Stored entries:
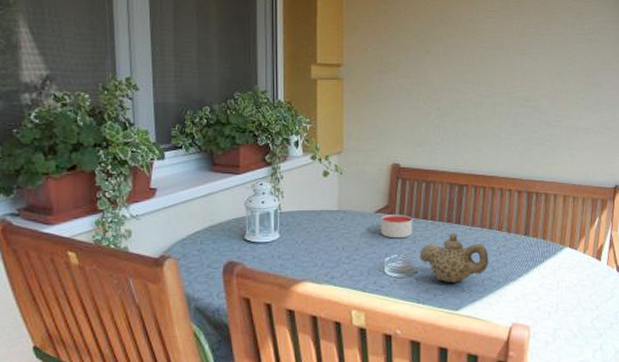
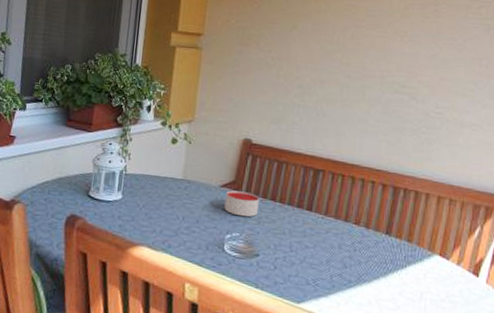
teapot: present [420,233,489,284] -> none [263,219,341,275]

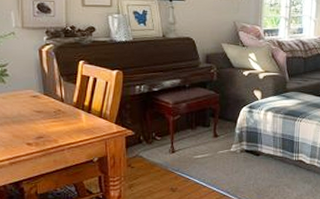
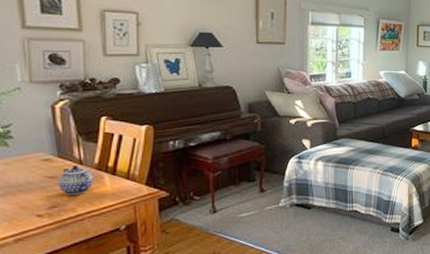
teapot: none [45,103,72,129] -> present [59,166,93,196]

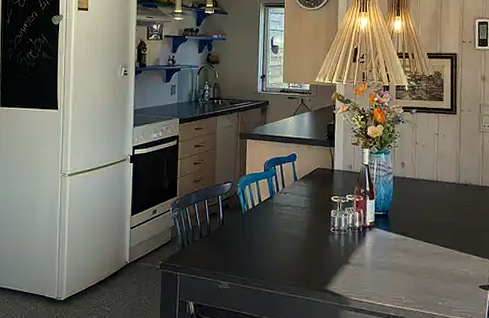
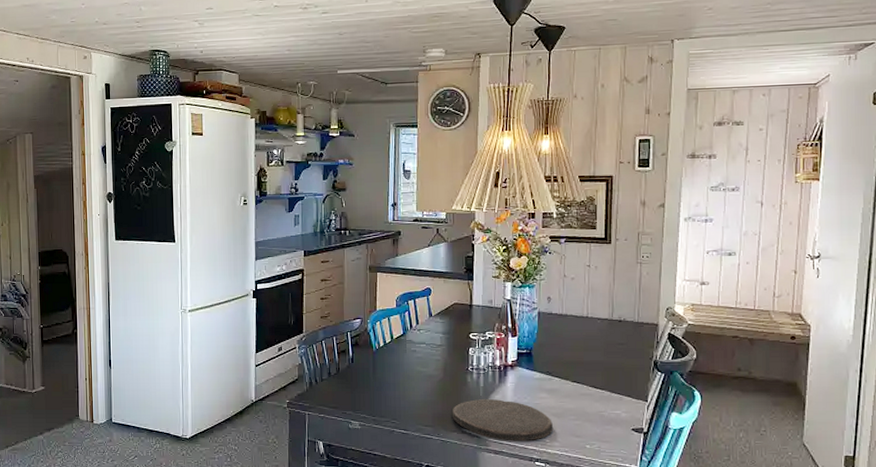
plate: none [315,258,408,299] -> present [451,398,553,442]

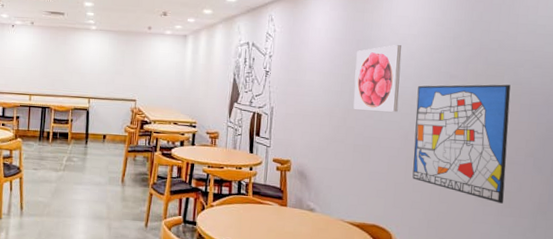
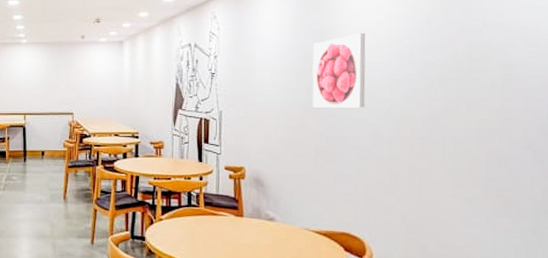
wall art: present [412,84,511,204] -> none [385,68,501,203]

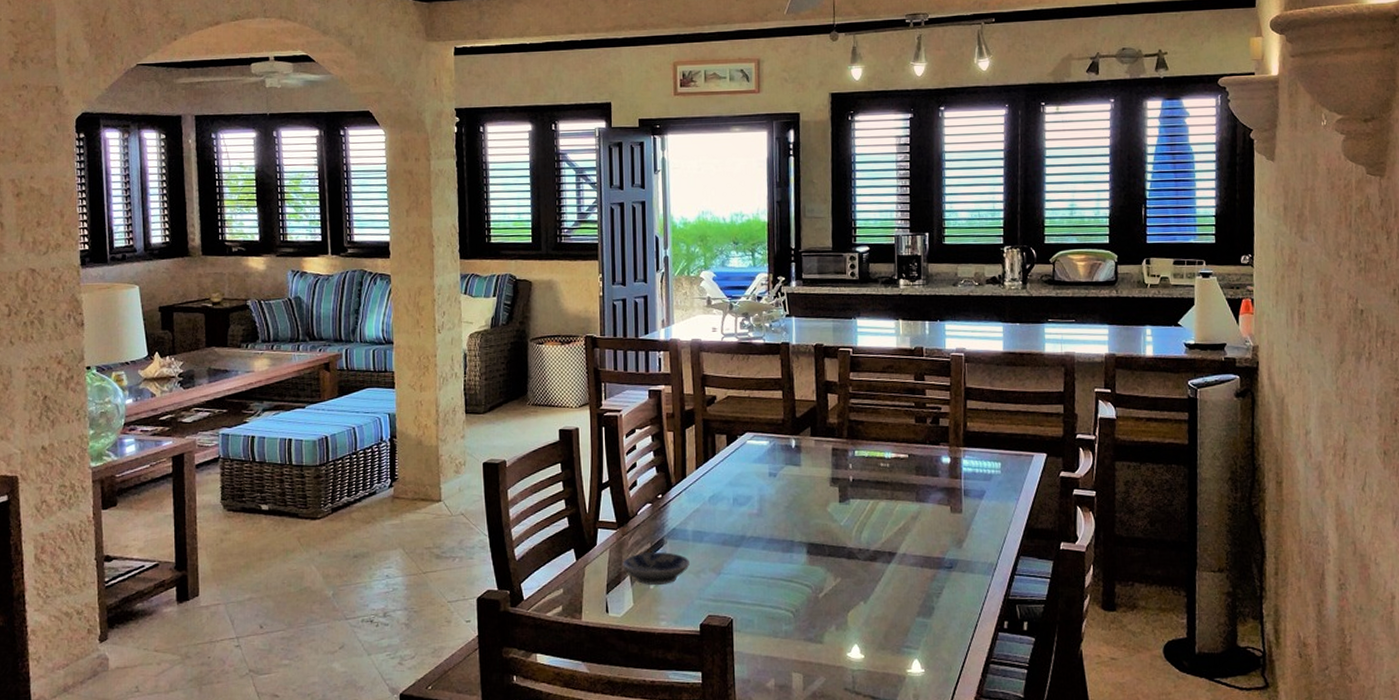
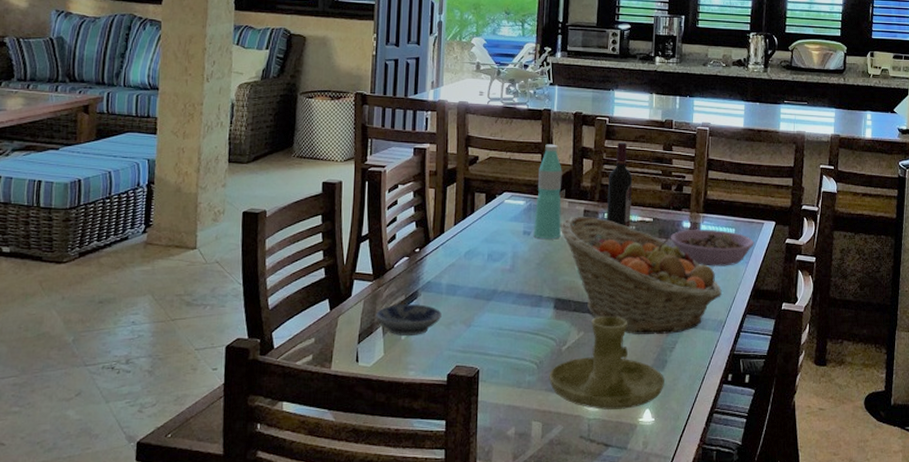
water bottle: none [779,379,809,480] -> present [533,144,562,238]
fruit basket: none [807,454,990,580] -> present [560,216,722,334]
candle holder: none [807,560,933,660] -> present [549,315,664,410]
wine bottle: none [856,374,884,465] -> present [607,142,633,228]
bowl: none [928,464,1024,505] -> present [670,229,755,266]

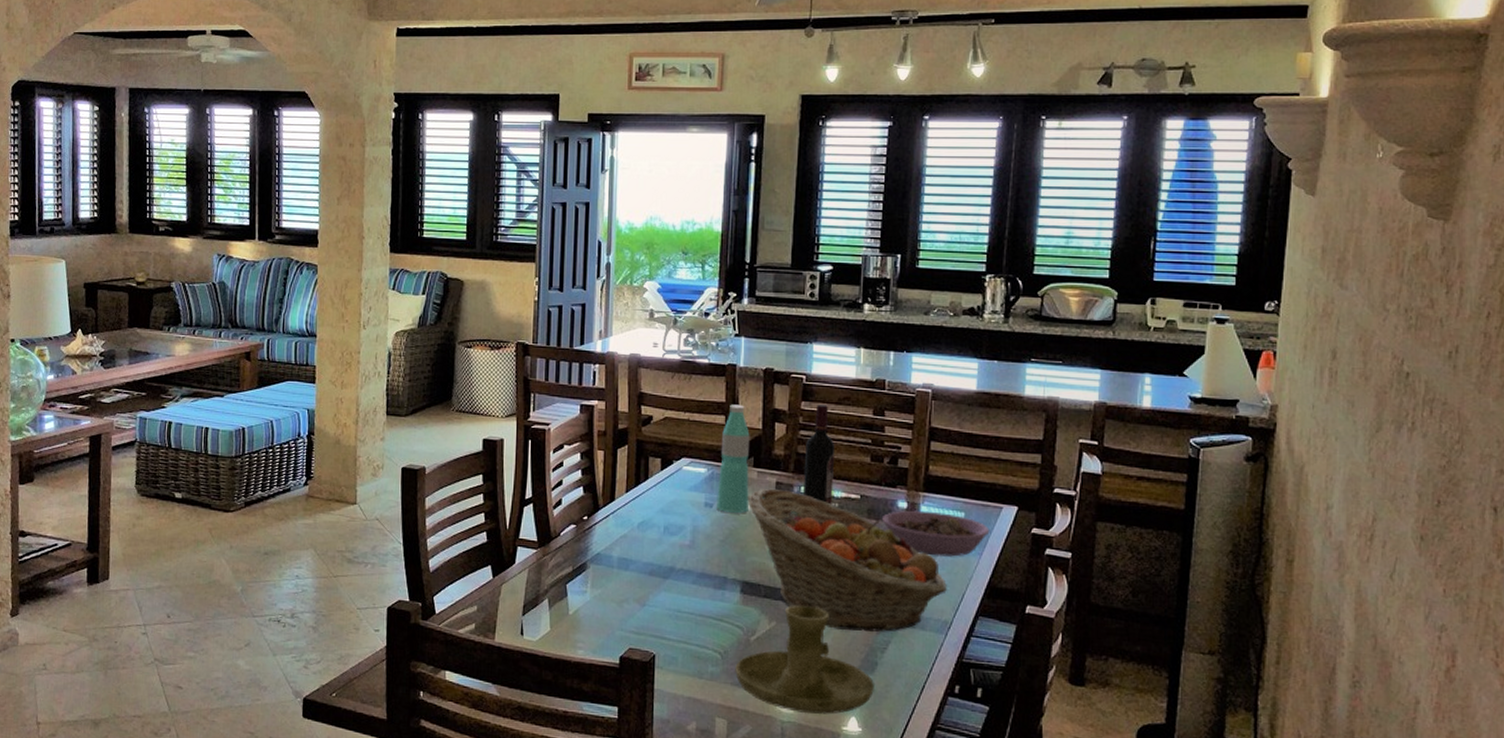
bowl: present [376,304,442,336] -> none [541,576,613,611]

◆ PROBLEM DETAILS
Please repeat the records above word for word, and do not include the pictures.

◆ ANSWER
teapot: present [420,233,489,284] -> none [263,219,341,275]

teapot: none [45,103,72,129] -> present [59,166,93,196]

plate: none [315,258,408,299] -> present [451,398,553,442]

wall art: present [412,84,511,204] -> none [385,68,501,203]

water bottle: none [779,379,809,480] -> present [533,144,562,238]
fruit basket: none [807,454,990,580] -> present [560,216,722,334]
candle holder: none [807,560,933,660] -> present [549,315,664,410]
wine bottle: none [856,374,884,465] -> present [607,142,633,228]
bowl: none [928,464,1024,505] -> present [670,229,755,266]

bowl: present [376,304,442,336] -> none [541,576,613,611]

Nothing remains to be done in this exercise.